- Type: Formation
- Unit of: Artesia Group
- Underlies: Queen Formation
- Overlies: San Andres Formation
- Thickness: 294 feet (90 m)

Lithology
- Primary: Dolomite
- Other: Sandstone, anhydrite

Location
- Coordinates: 32°50′38″N 104°01′01″W﻿ / ﻿32.844°N 104.017°W
- Region: New Mexico Texas
- Country: United States

Type section
- Named for: Grayburg pool
- Named by: R.I. Dickey
- Year defined: 1940

= Grayburg Formation =

Geologic formation in west Texas and southern New Mexico, US

The Grayburg Formation is a geologic formation in west Texas and southern New Mexico. It preserves fossils dating back to the Guadalupian Epoch of the Permian Period.

==Description==
The formation is found mostly in the subsurface and consists mostly of dolomite with some sandstone and anhydrite. The formation becomes more dominantly carbonate rock near the Guadalupe Reef and the beds become thicker. Away from the reef, the formation becomes increasingly dominated by sandstone.

The formation is interpreted as shallow marine sediments deposited on the San Andres platform, which flanked the Delaware and Midland Basins. The interbedded carbonate rocks and sandstone reflect fluctuations in sea level.

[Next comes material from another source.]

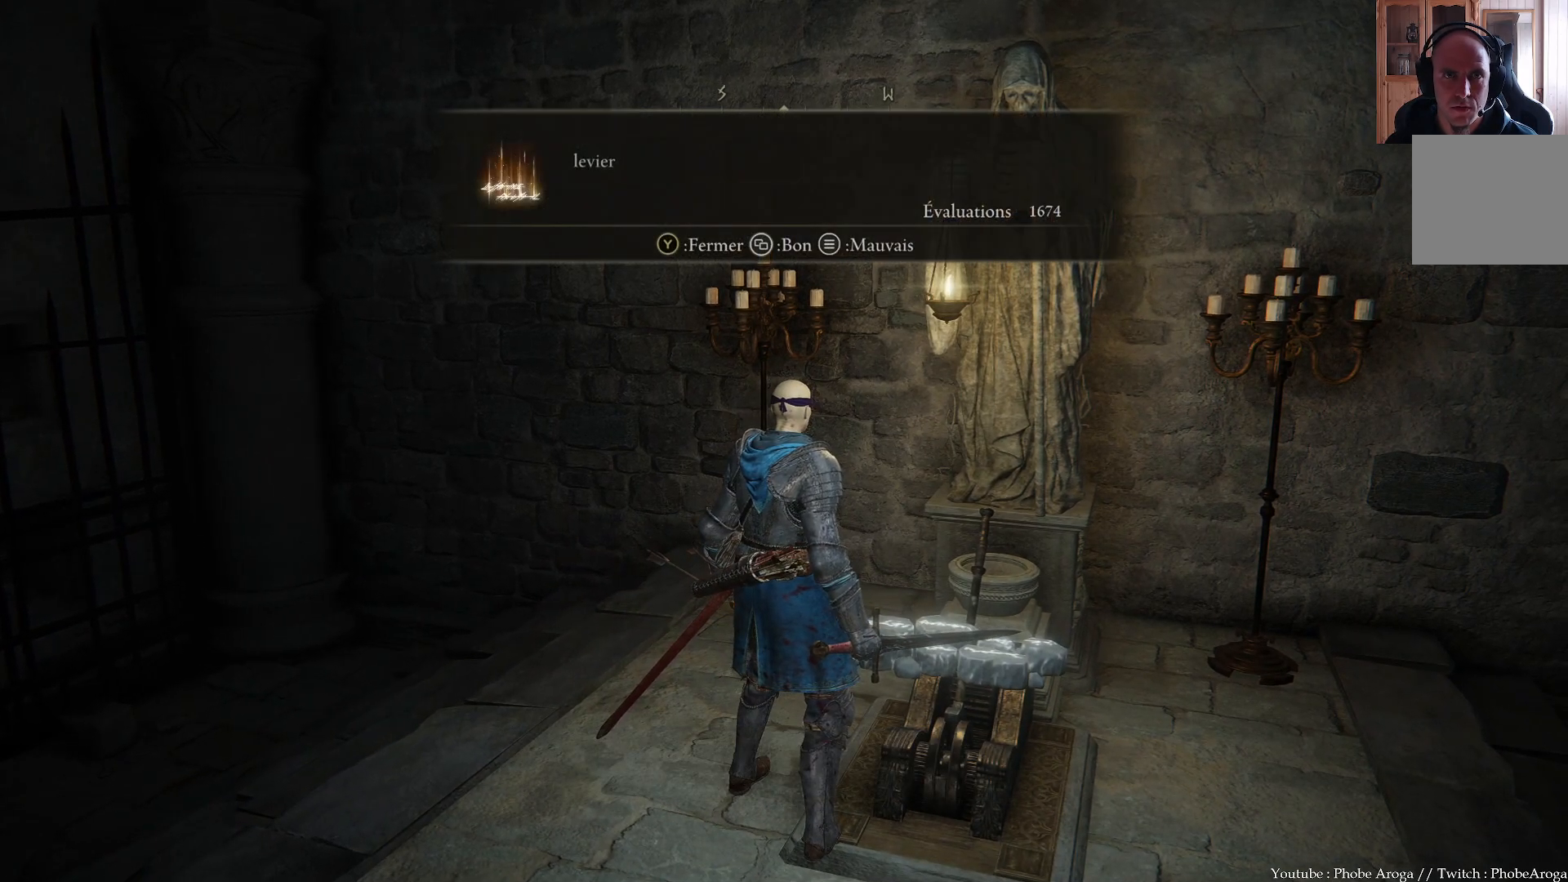
{"buttons": [], "left_stick": "down-left", "right_stick": "right", "events": [[367, "left_stick", "down-left"], [367, "right_stick", "right"]]}
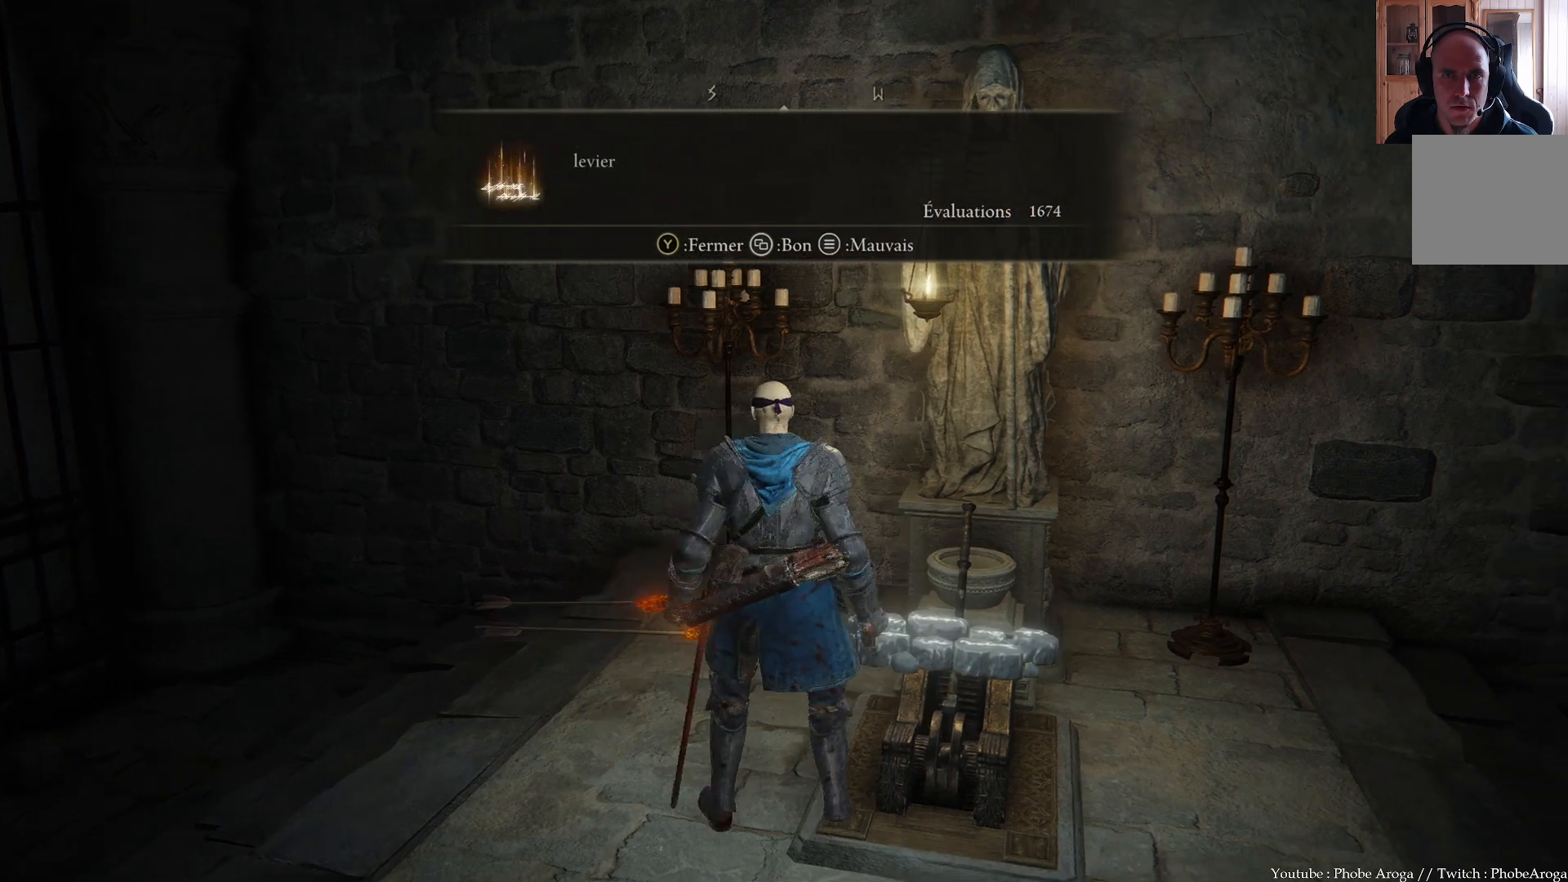
{"buttons": [], "left_stick": "down", "right_stick": "right", "events": [[367, "left_stick", "down"]]}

==History of investigation==
The formation was first defined by Robert I. Dickey in 1940 based on well logs. Dickey assigned the formation to the now-defunct Whitehorse Group. D.B. Tait, W.S. Motts, and M.E. Spitler reassigned the formation to the Artesia Group in 1962. V.C. Kelley subsequently adjusted the definition of the lower contact of the formation, in 1971.